Jaile J C, Levin T, Wung J T, Abramson S J, Ruzal-Shapiro C, Berdon W E
Department of Neonatology, Babies Hospital, Columbia College of Physicians & Surgeons, New York, NY.
AJR Am J Roentgenol. 1992 Jan;158(1):125-7. doi: 10.2214/ajr.158.1.1727337.

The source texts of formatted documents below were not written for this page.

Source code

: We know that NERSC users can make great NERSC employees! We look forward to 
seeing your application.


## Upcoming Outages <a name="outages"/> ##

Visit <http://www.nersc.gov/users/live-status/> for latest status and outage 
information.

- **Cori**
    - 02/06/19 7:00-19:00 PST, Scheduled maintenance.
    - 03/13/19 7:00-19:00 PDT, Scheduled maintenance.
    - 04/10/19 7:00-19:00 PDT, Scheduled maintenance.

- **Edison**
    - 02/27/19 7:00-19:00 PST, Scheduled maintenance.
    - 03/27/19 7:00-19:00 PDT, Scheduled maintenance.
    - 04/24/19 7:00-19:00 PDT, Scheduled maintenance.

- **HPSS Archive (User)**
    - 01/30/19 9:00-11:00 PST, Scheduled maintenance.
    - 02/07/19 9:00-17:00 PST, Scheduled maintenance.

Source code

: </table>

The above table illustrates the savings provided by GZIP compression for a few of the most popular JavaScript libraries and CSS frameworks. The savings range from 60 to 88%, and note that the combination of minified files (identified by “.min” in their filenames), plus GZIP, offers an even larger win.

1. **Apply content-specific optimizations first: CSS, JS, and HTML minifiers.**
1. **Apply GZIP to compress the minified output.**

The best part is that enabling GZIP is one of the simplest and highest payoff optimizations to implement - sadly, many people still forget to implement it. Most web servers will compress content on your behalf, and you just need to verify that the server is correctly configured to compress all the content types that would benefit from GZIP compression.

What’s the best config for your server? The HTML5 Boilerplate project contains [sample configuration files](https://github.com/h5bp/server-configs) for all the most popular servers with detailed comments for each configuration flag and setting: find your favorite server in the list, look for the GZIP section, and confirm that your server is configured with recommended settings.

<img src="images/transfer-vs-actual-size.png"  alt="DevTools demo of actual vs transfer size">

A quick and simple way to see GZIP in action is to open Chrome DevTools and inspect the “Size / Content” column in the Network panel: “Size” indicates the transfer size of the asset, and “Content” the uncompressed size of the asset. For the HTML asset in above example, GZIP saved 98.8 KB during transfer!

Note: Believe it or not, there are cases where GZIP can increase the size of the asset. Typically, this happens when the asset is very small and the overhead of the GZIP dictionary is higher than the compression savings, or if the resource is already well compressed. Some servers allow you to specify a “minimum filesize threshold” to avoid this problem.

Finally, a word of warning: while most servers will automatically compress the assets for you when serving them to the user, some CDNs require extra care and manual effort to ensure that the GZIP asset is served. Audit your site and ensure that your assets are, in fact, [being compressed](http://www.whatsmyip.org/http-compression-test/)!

Continuous positive airway pressure (CPAP) administered as a mixture of oxygen and compressed air via nasal prongs has dramatically improved survival rates and lessened the frequency of barotrauma and bronchopulmonary dysplasia in the premature infant with respiratory distress syndrome. Associated with the increased use of nasal CPAP has been the development of marked bowel distension (CPAP belly syndrome), which occurs as the infant's respiratory status improves and the baby becomes more vigorous. To identify contributing factors, we prospectively compared 25 premature infants treated with nasal CPAP with 29 premature infants not treated with nasal CPAP. Infants were followed up for development of distension, defined clinically as bulging flanks, increased abdominal girth, and visibly dilated intestinal loops. We evaluated birth weight, weight at time of distension, method of feeding (oral, orogastric tube), and treatment with nasal CPAP and correlated these factors with radiologic findings. Of the infants who received nasal CPAP therapy, gaseous bowel distension developed in 83% (10/12) of infants weighing less than 1000 g, but in only 14% (2/14) of those weighing at least 1000 g. Only 10% (3/29) of infants not treated with nasal CPAP had distension, and all three weighed less than 1000 g. Presence of sepsis and method of feeding did not correlate with occurrence of distension. Neither necrotizing enterocolitis nor bowel obstruction developed in any of the patients with a diagnosis of CPAP belly syndrome. Our study shows that nasal CPAP, aerophagia, and immaturity of bowel motility in very small infants were the major contributors to the development of benign gaseous bowel distension.
通过鼻导管以氧气和压缩空气混合的方式给予持续气道正压通气(CPAP),显著提高了呼吸窘迫综合征早产儿的存活率,并降低了气压伤和支气管肺发育不良的发生率。随着鼻CPAP使用的增加,出现了明显的肠扩张(CPAP腹部综合征),这种情况在婴儿呼吸状况改善且变得更加活跃时发生。为了确定促成因素,我们前瞻性地比较了25例接受鼻CPAP治疗的早产儿和29例未接受鼻CPAP治疗的早产儿。对婴儿进行随访,观察是否出现扩张,临床上将其定义为侧腹膨隆、腹围增加和肠袢明显扩张。我们评估了出生体重、出现扩张时的体重、喂养方式(口服、鼻胃管喂养)以及鼻CPAP治疗情况,并将这些因素与放射学检查结果进行关联。在接受鼻CPAP治疗的婴儿中,体重小于1000g的婴儿中有83%(10/12)出现了气性肠扩张,但体重至少为1000g的婴儿中只有14%(2/14)出现。未接受鼻CPAP治疗的婴儿中只有10%(3/29)出现扩张,且这3例体重均小于1000g。败血症的存在和喂养方式与扩张的发生无关。诊断为CPAP腹部综合征的患者均未发生坏死性小肠结肠炎或肠梗阻。我们的研究表明,鼻CPAP、吞气症以及极小婴儿肠道运动功能不成熟是良性气性肠扩张发生的主要促成因素。